Rep. David Schweikert, a Freedom Caucus member who supported the Ryan bill, could not be reached.

Agenda's future in question

The public intraparty rupture comes as Trump and Ryan are still smarting over the collapse of the health-care bill last week and must regroup to press ahead with other near-term priorities. Congress must take up raising the debt ceiling and passing a budget. It is also expected to tackle tax reforms and an infrastructure spending plan that are signature promises of the Trump administration.

Trump's broadside suggests the GOP wades into those efforts uneasy about the roughly three dozen members, including four from Arizona, who are part of the Freedom Caucus in the House of Representatives.

MORE:2 AZ congressmen helped sink 'Obamacare' repeal

While those members share an especially conservative outlook, they didn't move in lockstep on health care. Biggs and Gosar opposed Ryan's American Health Care Act, which some conservatives derided as "Obamacare Lite." Franks was publicly undeclared on the bill and Schweikert supported it.

Throughout this week, Republicans maintained they intend to take another run at passing something to overturn the ACA, but there are few signs the party has bridged the gap between its more moderate members, some of whom also opposed the Ryan bill for different reasons, and the Freedom Caucus.

For her part, Rep. Martha McSally, R-Ariz., who supported the Ryan bill and is not a member of the Freedom Caucus, said she continues to work on ways to build a bill that can pass the House.

"We still need a realistic path forward to replace the Affordable Care Act with a sustainable health care system that increases choice and quality, decreases cost, provides a stable transition and cares for the most vulnerable," she said in a statement. "I offered constructive improvements —totaling $165 billion — to the legislative efforts so far and will continue to listen to my constituents and be constructive going forward."

'Keep our promise'

Biggs said Republicans, including the Freedom Caucus, remain committed to their legislative agenda, which includes a repeal of the ACA and other issues, such as immigration and regulatory reforms.

"I think it's unfortunate that some people have been intemperate in their comments and attacked people personally because that's when you get into problems," he said. "That's when people get entrenched. Nobody likes to feel like they're getting pushed around."

RELATED:ACA repeal's collapse puts Freedom Caucus in tight spot

Franks also embraced the Freedom Caucus.

"I'm thankful to be a member of the Freedom Caucus; I think I could pick my pallbearers out of that group," Franks said.

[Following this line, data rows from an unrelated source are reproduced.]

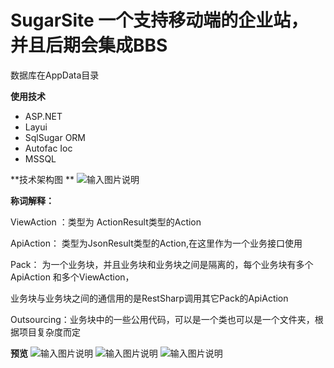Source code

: # SugarSite 一个支持移动端的企业站，并且后期会集成BBS

数据库在AppData目录


 **使用技术** 
* ASP.NET
* Layui
* SqlSugar ORM
* Autofac Ioc
* MSSQL

 **技术架构图 ** 
![输入图片说明](http://images2015.cnblogs.com/blog/746906/201611/746906-20161127171647159-1573188157.jpg "在这里输入图片标题")

 **称词解释：** 

ViewAction ：类型为 ActionResult类型的Action

ApiAction： 类型为JsonResult类型的Action,在这里作为一个业务接口使用

Pack： 为一个业务块，并且业务块和业务块之间是隔离的，每个业务块有多个 ApiAction 和多个ViewAction，

业务块与业务块之间的通信用的是RestSharp调用其它Pack的ApiAction

Outsourcing：业务块中的一些公用代码，可以是一个类也可以是一个文件夹，根据项目复杂度而定


 **预览** 
![输入图片说明](http://images2015.cnblogs.com/blog/746906/201611/746906-20161127145943346-2072177595.png "在这里输入图片标题")
![输入图片说明](http://images2015.cnblogs.com/blog/746906/201611/746906-20161127145959081-767321629.png "在这里输入图片标题")
![输入图片说明](http://images2015.cnblogs.com/blog/746906/201611/746906-20161127150627565-1277564790.jpg "在这里输入图片标题")

 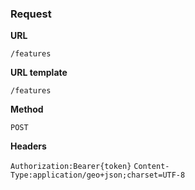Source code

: ### Request

**URL**

`/features`

**URL template**

`/features`

**Method**

`POST`

**Headers**

`Authorization:Bearer{token}`
`Content-Type:application/geo+json;charset=UTF-8`
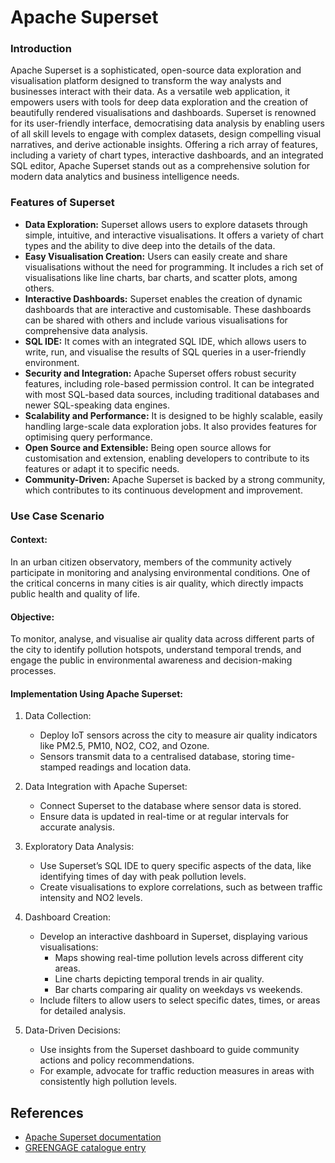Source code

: # Apache Superset

### Introduction

Apache Superset is a sophisticated, open-source data exploration and visualisation platform designed to transform the way analysts and businesses interact with their data. As a versatile web application, it empowers users with tools for deep data exploration and the creation of beautifully rendered visualisations and dashboards. Superset is renowned for its user-friendly interface, democratising data analysis by enabling users of all skill levels to engage with complex datasets, design compelling visual narratives, and derive actionable insights. Offering a rich array of features, including a variety of chart types, interactive dashboards, and an integrated SQL editor, Apache Superset stands out as a comprehensive solution for modern data analytics and business intelligence needs.

### Features of Superset

- **Data Exploration:** Superset allows users to explore datasets through simple, intuitive, and interactive visualisations. It offers a variety of chart types and the ability to dive deep into the details of the data.
- **Easy Visualisation Creation:** Users can easily create and share visualisations without the need for programming. It includes a rich set of visualisations like line charts, bar charts, and scatter plots, among others.
- **Interactive Dashboards:** Superset enables the creation of dynamic dashboards that are interactive and customisable. These dashboards can be shared with others and include various visualisations for comprehensive data analysis.
- **SQL IDE:** It comes with an integrated SQL IDE, which allows users to write, run, and visualise the results of SQL queries in a user-friendly environment.
- **Security and Integration:** Apache Superset offers robust security features, including role-based permission control. It can be integrated with most SQL-based data sources, including traditional databases and newer SQL-speaking data engines.
- **Scalability and Performance:** It is designed to be highly scalable, easily handling large-scale data exploration jobs. It also provides features for optimising query performance.
- **Open Source and Extensible:** Being open source allows for customisation and extension, enabling developers to contribute to its features or adapt it to specific needs.
- **Community-Driven:** Apache Superset is backed by a strong community, which contributes to its continuous development and improvement.

### Use Case Scenario

#### Context:
In an urban citizen observatory, members of the community actively participate in monitoring and analysing environmental conditions. One of the critical concerns in many cities is air quality, which directly impacts public health and quality of life.

#### Objective:
To monitor, analyse, and visualise air quality data across different parts of the city to identify pollution hotspots, understand temporal trends, and engage the public in environmental awareness and decision-making processes.

#### Implementation Using Apache Superset:

1) Data Collection:

    - Deploy IoT sensors across the city to measure air quality indicators like PM2.5, PM10, NO2, CO2, and Ozone.
    - Sensors transmit data to a centralised database, storing time-stamped readings and location data.

2) Data Integration with Apache Superset:

    - Connect Superset to the database where sensor data is stored.
    - Ensure data is updated in real-time or at regular intervals for accurate analysis.

3) Exploratory Data Analysis:

    - Use Superset’s SQL IDE to query specific aspects of the data, like identifying times of day with peak pollution levels.
    - Create visualisations to explore correlations, such as between traffic intensity and NO2 levels.

4) Dashboard Creation:

    - Develop an interactive dashboard in Superset, displaying various visualisations:
        - Maps showing real-time pollution levels across different city areas.
        - Line charts depicting temporal trends in air quality.
        - Bar charts comparing air quality on weekdays vs weekends.
    - Include filters to allow users to select specific dates, times, or areas for detailed analysis.

5) Data-Driven Decisions:

    - Use insights from the Superset dashboard to guide community actions and policy recommendations.
    - For example, advocate for traffic reduction measures in areas with consistently high pollution levels.


## References 
- [Apache Superset documentation](https://superset.apache.org/docs/intro)
- [GREENGAGE catalogue entry](https://aitonline.sharepoint.com/:w:/r/sites/HEUGREENGAGE337/Shared%20Documents/WP4%20CO%20enabling%20infrastructure%20and%20interoperable/D4.1%20GREEN%20Engine%20and%20manuals/catalogue/Apache%20Superset/Superset_GREENGAGE-AcademyResourceSpec.docx?d=w049539880cbb4617b6e647b5f2eb8544&csf=1&web=1&e=IRC9y6)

"I've certainly have disagreed with some of the strategies that we've had going forward here and in the past, but the fact that remains is that the Freedom Caucus wanted but one thing and that is for us to keep our promise to repeal and replace Obamacare," he said, adding that Senate rules prevented the House from passing the kind of bill conservatives would have eagerly supported.

"I can understand (Trump's) frustration. Congress has failed him, not the other way around," Franks said. "As long as he will keep appointing Supreme Court justices and trying to head this country in the right direction, he's probably not going to have criticism."